Meu querido Pena dos Reis

Gostei muito de ter estado contigo, no sábado, em casa do Vergílio, naquela casa com vista para o Lago da Aroeira, em Almada, na Charneca da Caparica. Também gostei de rever a Mitó e o teu irmão. E de conhecer as outras pessoas presentes na festa do aniversário do Vergílio para a qual este ano também fui um dos convidados.

No longo espaço de tempo que passou desde a penúltima vez em que nos cruzamos e o encontro de sábado, um período de quase quatro décadas, nesse tempo tornaste-te num prestigiado procurador da República, num Procurador-Geral Adjunto, num professor do Centro de Estudos Judiciários, agora aposentado, e num poeta e escritor igualmente exigente.

A penúltima vez em que nos cruzamos terá sido na Clepsidra, antes de te afirmares como uma referência entre os magistrados do Ministério Público. Nos quarenta anos que se seguiram, fui-me referindo a ti com aquele orgulho de poder dizer que te conhecia e que tinha privado contigo sempre que eras notícia e sempre pela positiva. Afinal foste uma das pessoas que mais contribuiu para a minha formação cívica.

Se me tivesse cruzado contigo nesse período não sei se ousaria abordar-te com esta informalidade. Como jornalista, com alguma formação jurídica, sempre olhei para os magistrados com um certo distanciamento, num reconhecimento pela função que exercem. E este meu olhar sobre todas as magistraturas solidificou-se no quadro do nosso Estado de Direito Democrático. Indirectamente, também aprendi isso contigo.

Foi por isso muito agradável reencontrar-te no sábado e perceber que continuas a ser um orador entusiasmado que apetece ouvir principalmente quando levantas dúvidas politicamente pouco ou nada confortáveis. Sempre foste assim, enquanto dirigente estudantil e cidadão empenhado em mobilizar os teus pares mais indecisos. Terás de me desculpar, mas continuo a ter orgulho de poder dizer que te conheço e que privo contigo.

* **Sobre a tarefa**: Devolva, sem qualquer alteração, o trecho da carta que vai de "Meu querido Pena" até "um dos convidados.".

* **Material fornecido**:
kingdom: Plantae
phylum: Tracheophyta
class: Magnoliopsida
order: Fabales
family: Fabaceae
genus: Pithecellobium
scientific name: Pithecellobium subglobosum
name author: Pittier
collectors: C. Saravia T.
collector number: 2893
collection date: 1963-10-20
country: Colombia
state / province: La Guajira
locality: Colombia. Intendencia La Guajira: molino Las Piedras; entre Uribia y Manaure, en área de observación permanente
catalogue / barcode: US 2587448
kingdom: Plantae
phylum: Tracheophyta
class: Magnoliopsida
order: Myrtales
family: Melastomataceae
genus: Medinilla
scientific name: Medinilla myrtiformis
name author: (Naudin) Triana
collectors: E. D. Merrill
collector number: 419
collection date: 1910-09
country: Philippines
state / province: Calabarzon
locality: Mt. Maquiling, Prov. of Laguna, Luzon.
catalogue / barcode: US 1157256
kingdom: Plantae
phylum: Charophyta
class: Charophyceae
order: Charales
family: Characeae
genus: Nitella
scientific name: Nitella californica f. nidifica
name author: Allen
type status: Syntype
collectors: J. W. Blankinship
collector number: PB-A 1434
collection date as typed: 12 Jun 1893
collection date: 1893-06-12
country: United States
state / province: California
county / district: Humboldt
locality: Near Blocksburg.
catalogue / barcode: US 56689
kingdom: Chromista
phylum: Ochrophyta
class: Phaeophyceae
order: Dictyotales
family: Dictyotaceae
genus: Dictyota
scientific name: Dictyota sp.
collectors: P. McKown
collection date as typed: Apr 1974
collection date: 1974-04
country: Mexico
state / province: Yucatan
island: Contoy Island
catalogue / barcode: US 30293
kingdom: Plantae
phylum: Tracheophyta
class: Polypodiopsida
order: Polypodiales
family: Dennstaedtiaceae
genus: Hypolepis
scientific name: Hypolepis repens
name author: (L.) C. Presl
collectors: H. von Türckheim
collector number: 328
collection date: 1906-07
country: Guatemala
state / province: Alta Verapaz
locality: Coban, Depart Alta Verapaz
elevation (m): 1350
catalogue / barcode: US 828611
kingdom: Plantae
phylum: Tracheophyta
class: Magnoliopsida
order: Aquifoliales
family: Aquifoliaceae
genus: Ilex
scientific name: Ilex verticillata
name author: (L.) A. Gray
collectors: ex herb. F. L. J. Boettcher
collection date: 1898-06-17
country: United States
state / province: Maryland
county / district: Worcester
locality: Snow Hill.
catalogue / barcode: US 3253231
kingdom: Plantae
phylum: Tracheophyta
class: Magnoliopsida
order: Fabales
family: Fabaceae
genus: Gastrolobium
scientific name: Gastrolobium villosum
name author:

* **Resposta ao exercício**:
Meu querido Pena dos Reis

Gostei muito de ter estado contigo, no sábado, em casa do Vergílio, naquela casa com vista para o Lago da Aroeira, em Almada, na Charneca da Caparica. Também gostei de rever a Mitó e o teu irmão. E de conhecer as outras pessoas presentes na festa do aniversário do Vergílio para a qual este ano também fui um dos convidados.